I must explain that Georgia’s state flag at that time included the Stars and Bars of the Confederacy in its design, which is apparently what ignited the colonel.
Displaying state flags was a very common way in which soldiers demonstrated pride in their home state and many, if not most, soldiers displayed their state flags. I know that most soldiers in our battery displayed their state flags. I had never thought of it as racist and none of my black friends had ever said anything about it. It was just a state flag.
The BC went on to tell me that I would have to take my flag down.
“Is that an order or a request, sir?” I asked.
“It’s an order,” he replied. CPT Austin then explained that the order was given by the DivArty CO to our battalion CO who passed it down to CPT Austin to give to me. I think he hated doing it, especially since he was also from Georgia.
“In that case, I’ll take it down,” I answered, although I was highly pissed off. I was obviously being discriminated against and I, along with the state of Georgia, had been insulted. It really made me angry. But I had been in Vietnam for a year, had a little less than two months left in the Army, and was not as easily intimidated by or impressed with senior officers as I was when I had first entered the Army. Therefore, before leaving the BC’s office I requested permission to see the IG (Inspector General). The IG’s office investigated complaints, allegations of reprisal, fraud, abuse of authority, and infringement of a soldier’s rights.
“Why do you want to see the IG?” CPT Austin asked.
“Because I’ve been discriminated against. Nobody else was ordered to take down his state flag,” I replied.
The BC told me to go see the battalion’s command sergeant major (CSM) and he would make an appointment with the IG for me. A command sergeant major is the highest enlisted rank in the army and they are generally to be more feared than an officer. I went to CSM Ralph Ojeda’s office and informed him of my request and the reason. He picked up his field telephone and made an appointment for me to see the I.G. the next afternoon. I thanked him and went back to my desk.
A couple of hours later, I received a phone call from the sergeant major, asking me to come back to his office.

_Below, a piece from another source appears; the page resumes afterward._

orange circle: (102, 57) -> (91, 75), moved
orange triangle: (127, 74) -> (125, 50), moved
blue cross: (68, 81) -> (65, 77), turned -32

When I returned to his office, he instructed me to “Report to the Battalion Commander (LTC Burke).” I had one of those “Oh, Shit” moments and thought, “Not again.” I immediately knew that I had stirred up a hornet’s nest by requesting to see the IG. I walked over to the battalion commander’s office door (closed as always) and repeated the earlier drill I had with CPT Austin. I was told to enter and I marched up to LTC Burke’s desk, saluted and said, “Sir! Specialist 5th Class Martin reporting as ordered, sir!”
“At ease,” he said and then he told me that he would like to read an order to me that he had just written and was about to issue to the entire battalion. The order was to the effect that ALL state flags in the battalion must be removed from display. After he finished reading the order, he looked up at me with a smug grin and said, “Now, are you being discriminated against, Specialist Martin? Do you still need to see the IG?”
“No, sir,” was all I said and was quickly dismissed. CSM Ojeda was grinning like a Cheshire cat when I passed by him as I walked out of battalion HQ. I was steaming like a pressure cooker about to blow but vowed to have the last laugh.
I spent the next couple of days visiting every hooch in the battalion and talking to as many men as I could. I went through H&HQ Battery, Service Battery, A Battery, B Battery, and C Battery, making sure everyone knew why their state flags were being ordered down. I urged everyone to write their congressmen, senators, and governors and tell them what had happened. After making the rounds, I returned to my hooch and wrote letters to Senators Richard B. Russell and Herman Talmadge of Georgia. Then I smiled and waited.